The reason BA 25 was so important had to do with how it regulated both higher and lower brain functions. The region has connections running both to and from the lower and higher brain regions. Mayberg and others’ research had also shown that when activity in BA 25 went up, higher brain function went down—showing up as reduced attention spans, for example—and lower functions also suffered—including disrupted sleep patterns and lingering negative mood. This is how it acts as a node in the network, an important junction with many on and off ramps on depression’s highway. When it gets clogged with activity, gridlock below and above ensues.

The solution, it seemed, was to zap the node, disrupting activity between BA 25 and the other regions of the brain. And this is what the deep brain simulation therapy appeared to do for Mayberg’s patients. Following their surgeries, her patients have variously described deep brain stimulation treatment as “a lifting of the void” and returning them to “connectedness.”

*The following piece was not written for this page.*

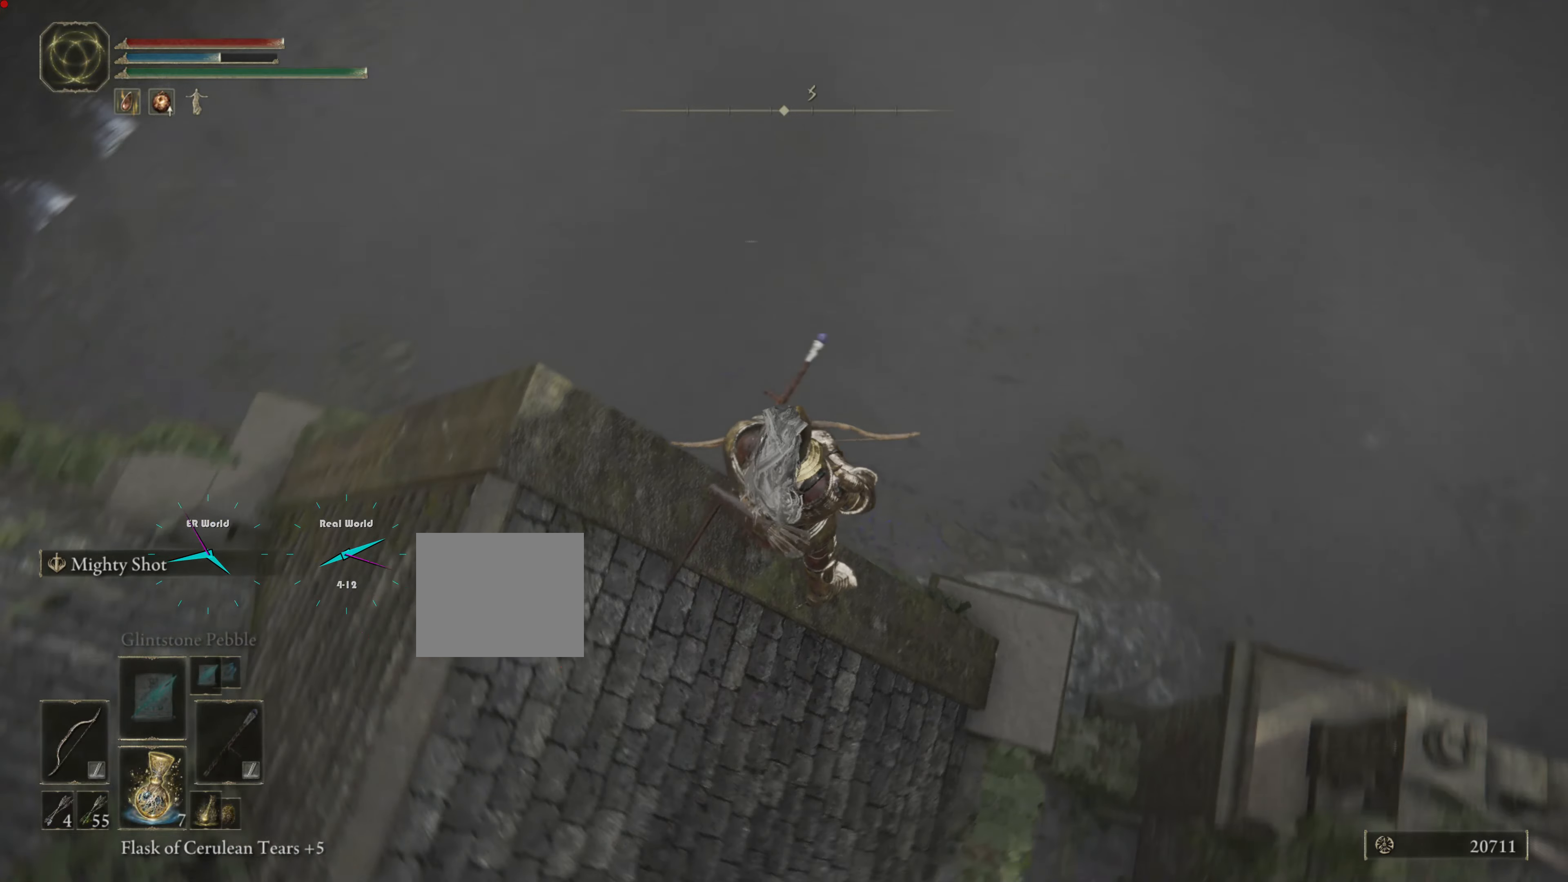
{"buttons": [], "left_stick": "center", "right_stick": "center", "events": [[33, "right_stick", "center"], [150, "R3", "down"], [317, "R3", "up"]]}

Mayberg first published the results of this study in the journal Neuron in 2005. Since then she has continued to pioneer the use of deep brain simulation. It’s now clear, Mayberg said, that deep brain simulation, like antidepressants and other forms of therapy, works by not merely disrupting BA 25, but by reestablishing its connection to the rest of the brain. It’s the dynamics of the network, the connections between the tendrils of pulses and metabolism to and from the lower and higher brain regions, that’s ultimately the object of study and what the multiple pictures framed on her wall illustrate.

“Depression is in some ways totally ethereal, at least on the surface,” Mayberg said. “It is both profound in terms of how it impacts lives and certainly not subtle in what it does to people. But the brain doesn’t want to give up its secrets easily.”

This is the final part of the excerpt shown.